Scalable Molecular Dynamics with NAMD on Blue Gene/L

PPL Paper Number: 07-02
PPL CVS: NAMD-IBM-J-2007

Authors:
Sameer Kumar, Chao Huang, Gengbin Zheng, Eric Bohm, Abhinav Bhatele, James C. Phillips, Hao Yu, Laxmikant V. Kale
Parallel Programming Laboratory, Department of Computer Science, University of Illinois at Urbana-Champaign

IBM Journal of Research and Development, Volume 52, No. 1/2, 2007


Abstract

NAMD is a production molecular dynamics application for biomolecular simulations that include assemblages of proteins, cell-membranes and water molecules. NAMD has demonstrated its performance on several parallel computer architectures. In a biomolecular simulation, the problem-size is fixed and a large number of iterations need to be executed to understand interesting biological phenomenon.
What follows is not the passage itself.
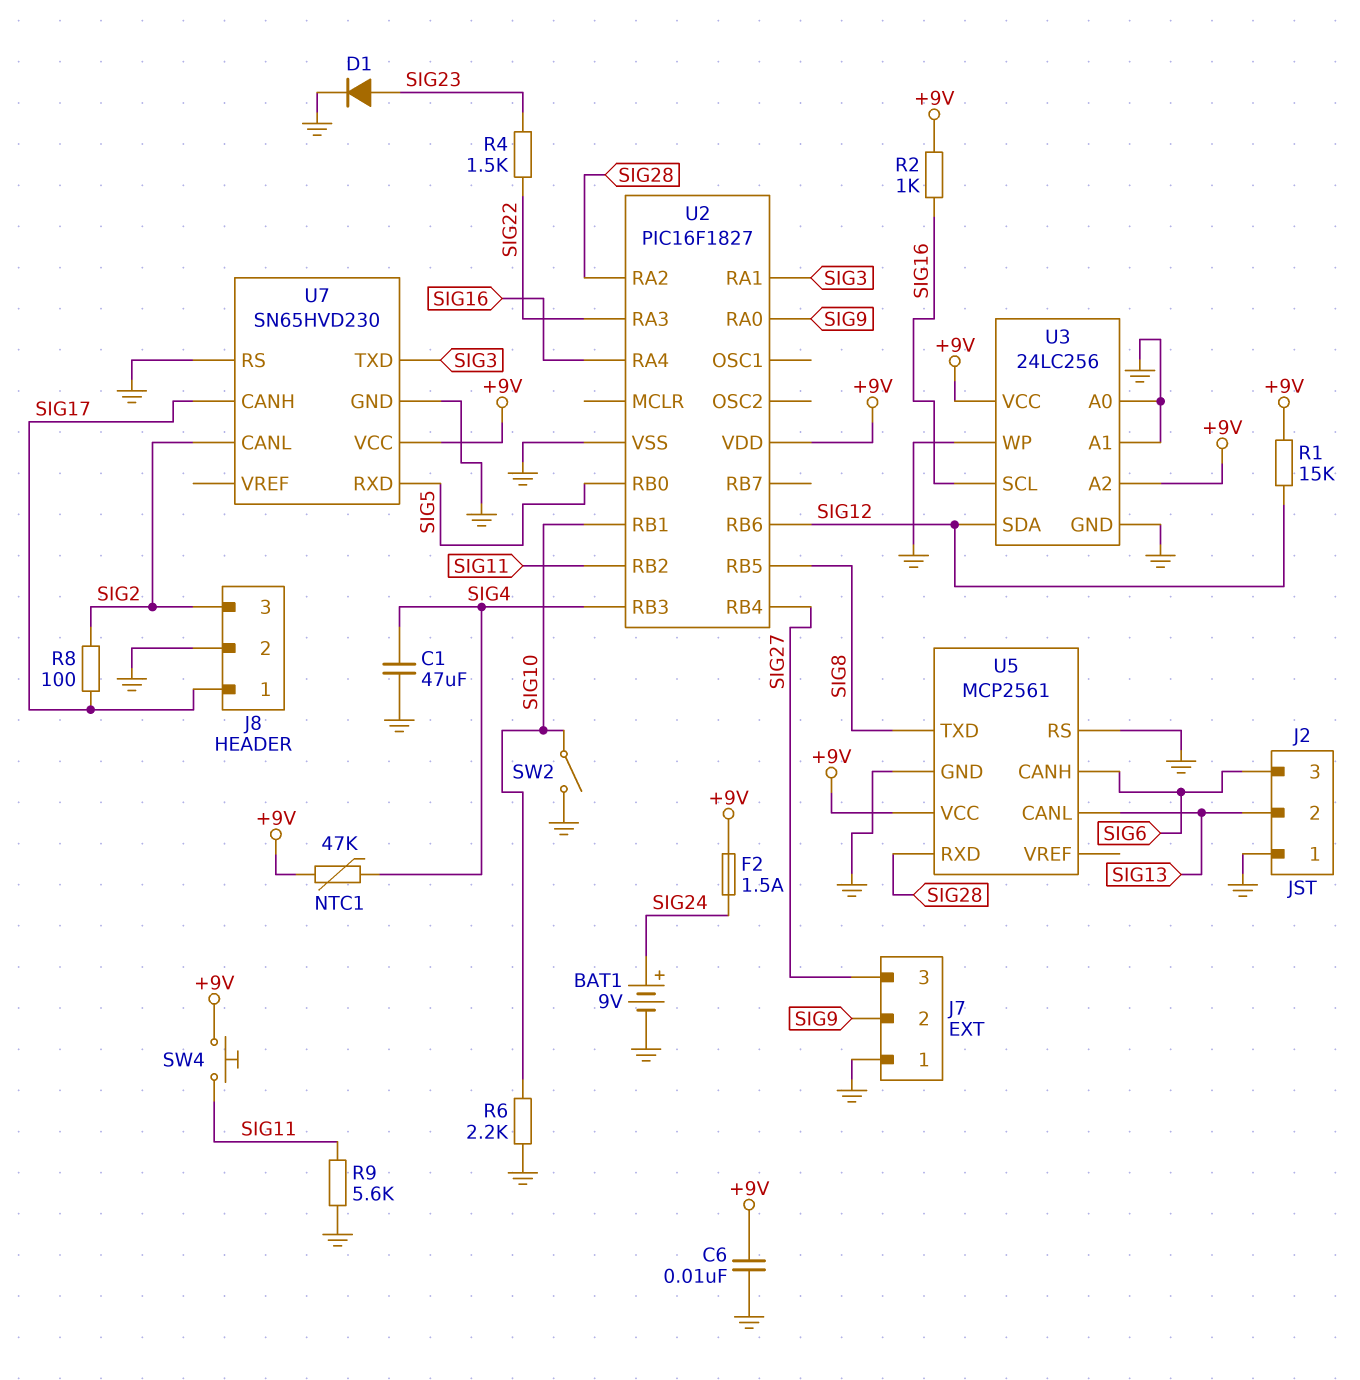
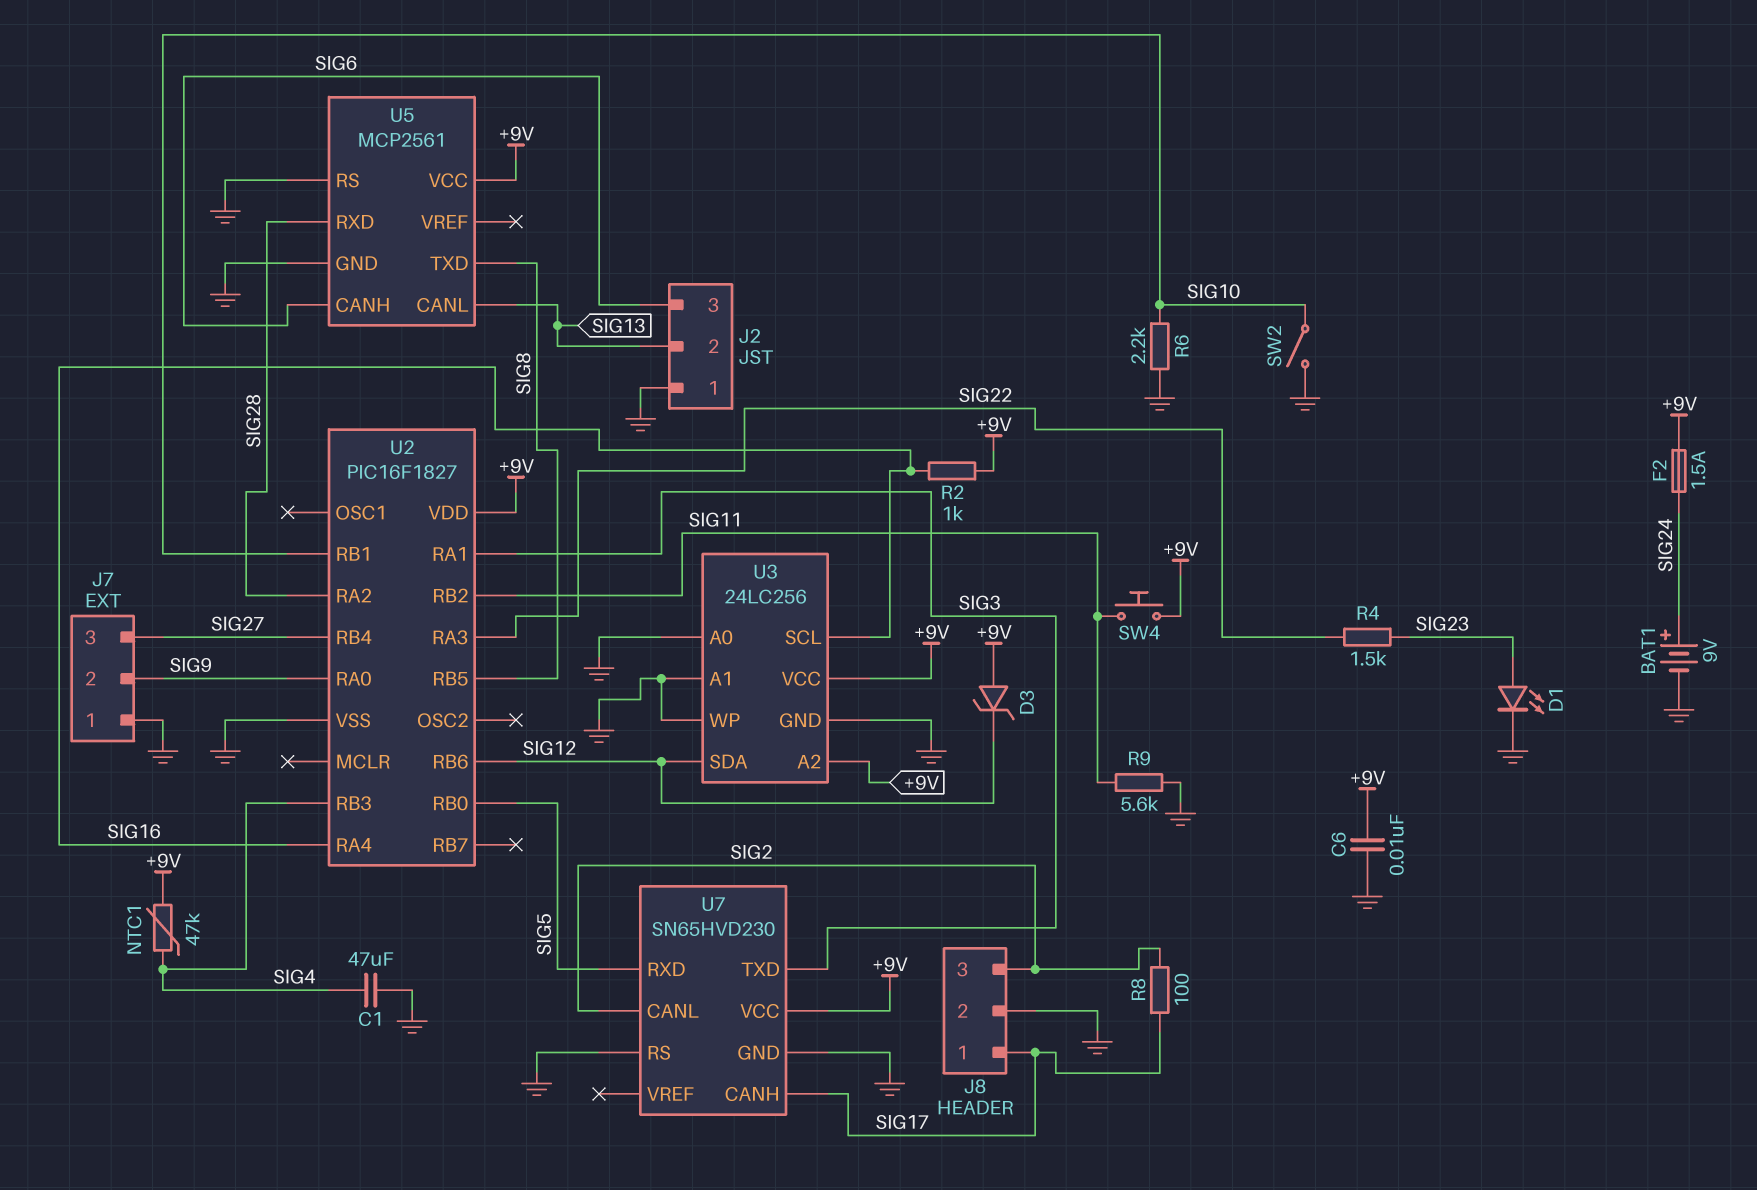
D1: diode (A SIG23, K GND) -> LED (A SIG23, K GND)
D3: none -> zener (A +9V, K SIG12)
R1: 15k (+9V, SIG12) -> none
Hence we need MD applications to scale to thousands of processors, even though the individual time step available for parallelization is quite small. The Blue Gene/L machine has tens of thousands of embedded Power PC 440 processors. In this paper, we present the challenges we had to overcome to get good sequential performance on the embedded 440 core, by the use of various compiler optimization techniques that use SIMD instructions. We also present several techniques to scale NAMD to 20,480 nodes of Blue Gene/L. These include topology specific optimizations to localize communication, new messaging protocols that are more suitable for the Blue Gene/L torus as they do not require message ordering, topology aware load-balancing, and overlap of computation and communication. We also present the performance results on various molecular systems with sizes ranging from 5570 atoms to 327,506 atoms.